# Was gonna go on my first club run on Sunday...



## Joffey (23 Aug 2013)

...but got put straight off by the route.

Big shame, been looking forward to it but a 60 mile ride through the North Yorks Moors is a little out of my league when I'm so slow climbing.

I would have looked a right bell end hanging off the back at every climb.

Oh well. I'll be out on my own again this weekend but have the Selby sportive to look forward to the following week.


----------



## ianrauk (23 Aug 2013)

Most clubs have different groups for different levels of fitness.
Can't you go with a slower group?


----------



## Joffey (23 Aug 2013)

Possibly. It's just daunting enough rocking up not knowing anyone and even more daunting knowing I'll be one of the slowest.


----------



## ianrauk (23 Aug 2013)

Joffey said:


> Possibly. It's just daunting enough rocking up not knowing anyone and even more daunting knowing I'll be one of the slowest.


 

I doubt you will be the only newie and doubt you will be the slowest.
But you will never know if you don't try it.


----------



## Sittingduck (23 Aug 2013)

Do the club have a forum or facebook page? Can you try to test the water, so to speak? Might be worth going along and telling them at the start that you will start the ride and see how you get on, with a view to possibly dropping off if you're finding it a bit too much... You might get on better than you think and will never know unless you give it a go!


----------



## 172traindriver (23 Aug 2013)

Joffey said:


> Possibly. It's just daunting enough rocking up not knowing anyone and even more daunting knowing I'll be one of the slowest.


 

Have you tried contacting the club and letting them know what you feel you are capable of? Someone should reply to let you know if they have more than one ride and approx speeds etc.


----------



## Joffey (23 Aug 2013)

Was speaking to them on Facebook this week, they said a few turn around as they don't do the full route etc.

There is a Sky Ride nearby on Sunday I've just discovered so will prob do that this week and give the club a go in a few weeks time when they do a slightly less hilly route.


----------



## crazyjoe101 (23 Aug 2013)

I feel a little similarly, I'm going to try a ride with my LBS's club and see how it goes, they have different routes and the guy who invited me seemed very friendly. I'm going to give it a go.


----------



## Joffey (24 Aug 2013)

Let me know how you get on!


----------



## crazyjoe101 (24 Aug 2013)

They have a few different groups usually, however not many people turned up today because of the rain so they just sent out a 'begginers' group and an 'intermediate' group as there were 3 of us who had never cycled in a group before. The LBS club itself runs the rides and most people on them are members however you don't have to join immediately.
The begginers group was led by two club members who were very supporting to the newbies, giving them tips and support. Even though I was new I'm already fairly experienced and as such was a bit fast for the group, however enjoyed the pace after a week of exercise. It was also a good way to be introduced to group riding, we did a 23 mile route mostly through the countryside with a little bit of urban riding.
Even though there was no-one else in the group near my age I can honestly say that socially and physically it was a great experience. I'll be riding with them again before moving 'up' a group.

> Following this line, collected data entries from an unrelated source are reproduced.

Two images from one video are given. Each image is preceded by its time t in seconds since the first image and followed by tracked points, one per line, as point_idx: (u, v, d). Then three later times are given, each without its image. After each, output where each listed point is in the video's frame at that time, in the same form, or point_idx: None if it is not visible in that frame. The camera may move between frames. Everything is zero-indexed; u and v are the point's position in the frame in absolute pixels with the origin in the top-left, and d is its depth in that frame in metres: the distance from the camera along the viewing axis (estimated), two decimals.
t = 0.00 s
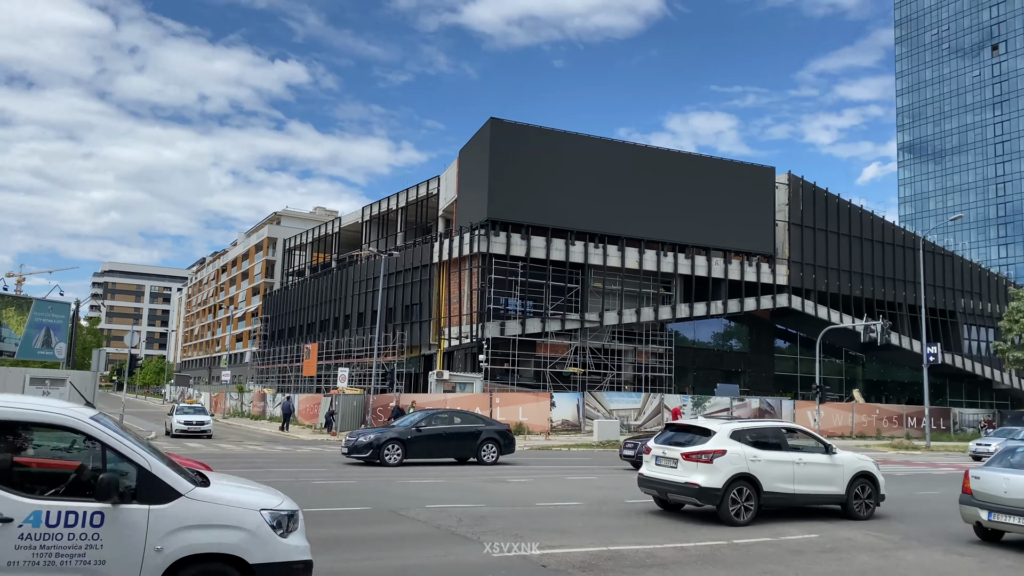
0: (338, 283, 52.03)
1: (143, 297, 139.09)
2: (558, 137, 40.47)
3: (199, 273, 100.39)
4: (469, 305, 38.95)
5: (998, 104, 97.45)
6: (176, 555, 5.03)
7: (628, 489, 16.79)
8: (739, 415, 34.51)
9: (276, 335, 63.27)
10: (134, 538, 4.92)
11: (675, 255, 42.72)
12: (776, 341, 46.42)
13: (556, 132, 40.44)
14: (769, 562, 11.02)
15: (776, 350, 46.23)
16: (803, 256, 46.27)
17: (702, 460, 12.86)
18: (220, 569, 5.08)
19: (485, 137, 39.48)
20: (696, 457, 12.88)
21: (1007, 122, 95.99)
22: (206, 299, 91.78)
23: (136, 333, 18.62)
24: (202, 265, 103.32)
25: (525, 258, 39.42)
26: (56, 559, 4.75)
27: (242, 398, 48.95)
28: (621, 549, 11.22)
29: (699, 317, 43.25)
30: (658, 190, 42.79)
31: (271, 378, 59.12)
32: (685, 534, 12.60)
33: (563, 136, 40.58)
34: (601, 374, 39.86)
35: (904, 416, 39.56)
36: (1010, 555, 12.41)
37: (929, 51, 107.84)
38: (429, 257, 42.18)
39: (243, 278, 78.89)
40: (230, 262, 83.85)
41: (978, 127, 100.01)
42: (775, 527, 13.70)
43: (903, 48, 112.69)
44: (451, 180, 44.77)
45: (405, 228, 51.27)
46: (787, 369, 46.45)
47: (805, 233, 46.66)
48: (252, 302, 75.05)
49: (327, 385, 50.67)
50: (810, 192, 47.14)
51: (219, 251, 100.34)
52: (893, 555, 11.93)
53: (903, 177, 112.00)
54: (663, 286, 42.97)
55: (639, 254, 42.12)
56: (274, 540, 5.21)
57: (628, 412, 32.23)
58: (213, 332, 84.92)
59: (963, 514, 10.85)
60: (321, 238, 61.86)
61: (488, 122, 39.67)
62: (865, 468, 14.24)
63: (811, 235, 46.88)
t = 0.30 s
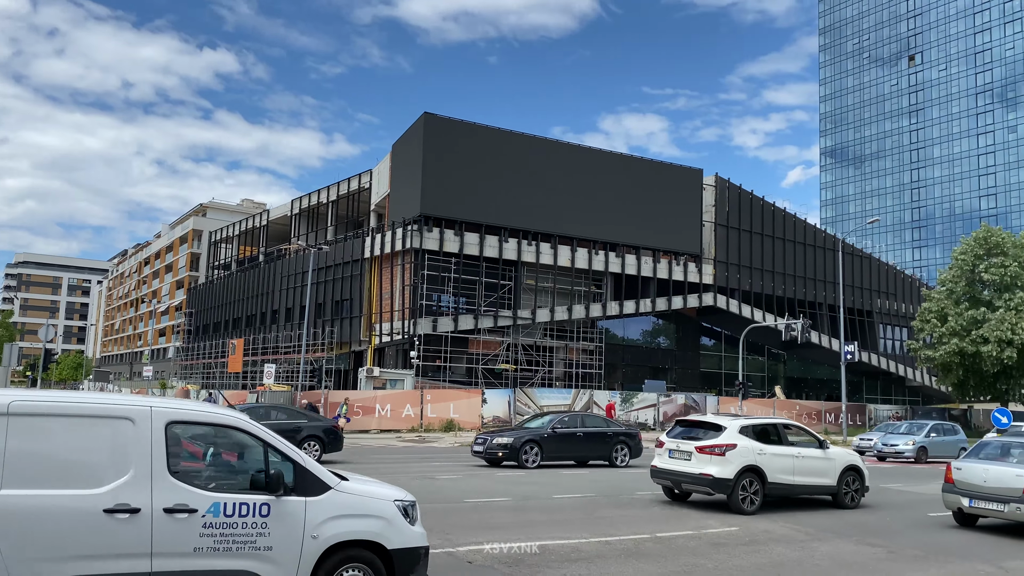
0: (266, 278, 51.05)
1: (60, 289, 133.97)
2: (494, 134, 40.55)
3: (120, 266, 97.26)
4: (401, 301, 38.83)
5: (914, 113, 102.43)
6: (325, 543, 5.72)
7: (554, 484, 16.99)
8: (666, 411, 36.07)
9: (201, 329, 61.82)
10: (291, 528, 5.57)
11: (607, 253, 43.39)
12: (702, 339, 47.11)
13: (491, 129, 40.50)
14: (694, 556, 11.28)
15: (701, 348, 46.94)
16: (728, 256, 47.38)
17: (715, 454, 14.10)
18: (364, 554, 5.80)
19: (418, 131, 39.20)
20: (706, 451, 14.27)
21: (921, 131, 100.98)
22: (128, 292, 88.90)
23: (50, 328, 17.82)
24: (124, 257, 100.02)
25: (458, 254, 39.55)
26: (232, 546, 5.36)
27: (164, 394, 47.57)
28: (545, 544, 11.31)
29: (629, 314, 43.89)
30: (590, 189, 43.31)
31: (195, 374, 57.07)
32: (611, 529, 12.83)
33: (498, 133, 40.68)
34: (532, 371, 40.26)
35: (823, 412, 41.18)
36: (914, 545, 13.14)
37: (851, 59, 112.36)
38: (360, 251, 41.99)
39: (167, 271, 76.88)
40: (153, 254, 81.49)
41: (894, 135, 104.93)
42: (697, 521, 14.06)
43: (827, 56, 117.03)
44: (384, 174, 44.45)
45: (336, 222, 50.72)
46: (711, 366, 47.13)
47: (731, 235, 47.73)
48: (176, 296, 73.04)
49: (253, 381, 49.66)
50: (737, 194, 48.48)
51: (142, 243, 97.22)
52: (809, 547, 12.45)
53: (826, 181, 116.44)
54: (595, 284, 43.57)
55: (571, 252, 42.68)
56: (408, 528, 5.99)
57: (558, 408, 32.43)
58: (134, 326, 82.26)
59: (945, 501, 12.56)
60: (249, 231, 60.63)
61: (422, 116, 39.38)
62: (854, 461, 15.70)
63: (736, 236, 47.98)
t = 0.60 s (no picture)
0: (192, 271, 49.79)
1: None
2: (427, 128, 40.48)
3: (37, 257, 93.66)
4: (330, 297, 38.33)
5: (836, 119, 106.36)
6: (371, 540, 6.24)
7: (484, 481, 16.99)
8: (596, 407, 37.30)
9: (124, 324, 59.98)
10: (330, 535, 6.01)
11: (540, 251, 43.78)
12: (631, 336, 48.22)
13: (424, 124, 40.45)
14: (620, 549, 11.36)
15: (631, 344, 48.08)
16: (658, 255, 48.40)
17: (718, 449, 15.18)
18: (464, 538, 6.70)
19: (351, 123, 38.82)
20: (705, 446, 15.33)
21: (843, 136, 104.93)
22: (44, 284, 85.63)
23: None
24: (41, 248, 96.41)
25: (390, 249, 39.04)
26: (360, 531, 6.14)
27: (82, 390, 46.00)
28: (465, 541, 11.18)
29: (561, 311, 44.30)
30: (523, 186, 43.65)
31: (115, 369, 55.15)
32: (539, 525, 12.86)
33: (432, 127, 40.62)
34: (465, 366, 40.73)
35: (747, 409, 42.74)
36: (827, 537, 13.57)
37: (778, 65, 116.04)
38: (289, 245, 41.31)
39: (87, 263, 74.52)
40: (72, 245, 78.77)
41: (818, 139, 108.63)
42: (621, 514, 14.26)
43: (755, 62, 120.50)
44: (315, 166, 43.85)
45: (265, 215, 49.89)
46: (640, 363, 48.33)
47: (661, 233, 48.91)
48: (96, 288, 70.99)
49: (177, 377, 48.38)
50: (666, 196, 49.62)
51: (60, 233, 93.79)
52: (732, 541, 12.69)
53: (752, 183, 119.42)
54: (527, 280, 44.19)
55: (505, 249, 42.88)
56: (496, 515, 6.90)
57: (489, 404, 33.50)
58: (52, 320, 79.22)
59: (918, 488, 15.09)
60: (174, 223, 59.15)
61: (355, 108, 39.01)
62: (833, 454, 17.09)
63: (666, 235, 49.15)
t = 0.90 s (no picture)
0: (116, 263, 48.36)
1: None
2: (361, 120, 40.01)
3: None
4: (261, 290, 37.80)
5: (766, 122, 109.49)
6: None
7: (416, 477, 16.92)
8: (530, 402, 37.64)
9: (43, 317, 57.92)
10: None
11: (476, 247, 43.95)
12: (568, 332, 49.18)
13: (358, 116, 39.89)
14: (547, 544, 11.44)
15: (567, 341, 49.03)
16: (592, 253, 49.57)
17: (711, 442, 16.40)
18: (526, 520, 7.76)
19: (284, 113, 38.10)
20: (700, 439, 16.55)
21: (772, 139, 108.15)
22: None
23: None
24: None
25: (322, 243, 38.65)
26: (446, 514, 7.10)
27: None
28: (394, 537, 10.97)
29: (497, 308, 44.92)
30: (458, 181, 43.69)
31: (32, 363, 53.40)
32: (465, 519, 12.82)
33: (366, 119, 40.16)
34: (399, 363, 40.22)
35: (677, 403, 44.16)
36: (750, 530, 13.91)
37: (712, 68, 118.77)
38: (219, 237, 40.44)
39: (5, 253, 71.88)
40: None
41: (748, 142, 111.56)
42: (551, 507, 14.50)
43: (690, 64, 123.02)
44: (246, 157, 43.01)
45: (194, 206, 48.79)
46: (575, 359, 49.32)
47: (595, 231, 49.93)
48: (13, 279, 69.42)
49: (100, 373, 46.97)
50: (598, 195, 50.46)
51: None
52: (660, 534, 12.88)
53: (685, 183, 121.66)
54: (463, 276, 44.20)
55: (440, 244, 42.87)
56: (553, 499, 7.98)
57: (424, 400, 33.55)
58: None
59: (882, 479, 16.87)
60: (97, 213, 57.46)
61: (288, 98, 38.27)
62: (810, 447, 18.50)
63: (600, 234, 50.25)
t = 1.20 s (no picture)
0: (41, 254, 46.84)
1: None
2: (298, 110, 39.55)
3: None
4: (193, 284, 36.79)
5: (702, 124, 111.57)
6: None
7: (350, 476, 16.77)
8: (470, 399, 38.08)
9: None
10: None
11: (417, 242, 44.04)
12: (507, 329, 50.09)
13: (295, 107, 39.45)
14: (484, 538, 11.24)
15: (507, 337, 49.92)
16: (533, 250, 50.24)
17: (701, 436, 17.97)
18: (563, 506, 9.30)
19: (219, 103, 37.41)
20: (692, 433, 18.09)
21: (708, 140, 110.36)
22: None
23: None
24: None
25: (258, 236, 38.20)
26: (503, 501, 8.58)
27: None
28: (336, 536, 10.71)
29: (437, 304, 45.21)
30: (396, 175, 43.59)
31: None
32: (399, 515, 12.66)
33: (303, 109, 39.74)
34: (336, 359, 40.02)
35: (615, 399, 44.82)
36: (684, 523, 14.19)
37: (651, 69, 120.38)
38: (151, 229, 39.62)
39: None
40: None
41: (685, 142, 113.49)
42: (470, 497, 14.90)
43: (630, 64, 124.34)
44: (180, 147, 42.11)
45: (125, 196, 47.58)
46: (515, 355, 50.15)
47: (536, 229, 50.65)
48: None
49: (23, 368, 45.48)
50: (538, 191, 51.15)
51: None
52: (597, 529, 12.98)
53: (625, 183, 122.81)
54: (403, 271, 43.92)
55: (380, 240, 42.75)
56: (584, 488, 9.54)
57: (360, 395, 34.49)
58: None
59: (847, 469, 18.59)
60: (22, 202, 55.54)
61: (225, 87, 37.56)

Of course this may not be your experience but I'd say there's no harm in trying.


----------



## Joffey (24 Aug 2013)

Sounds great! I think tomorrow is gonna be a washout either way so I'll give it a go week after next I think. I'm sure they will be decent folk organising it.


----------



## oiljam (24 Aug 2013)

I'm in the Selby Sportive too. My first one so no idea what to expect. It's an early start eh. 
Which one you doing, I'm doing the 60 miler...


----------